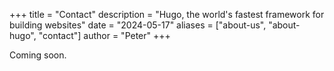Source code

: +++
title = "Contact"
description = "Hugo, the world's fastest framework for building websites"
date = "2024-05-17"
aliases = ["about-us", "about-hugo", "contact"]
author = "Peter"
+++

Coming soon.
⁂
__Work task__: All the material above should be written out exactly, with images omitted.

__Exercise solution__:
Source code

: +++
title = "Contact"
description = "Hugo, the world's fastest framework for building websites"
date = "2024-05-17"
aliases = ["about-us", "about-hugo", "contact"]
author = "Peter"
+++

Coming soon.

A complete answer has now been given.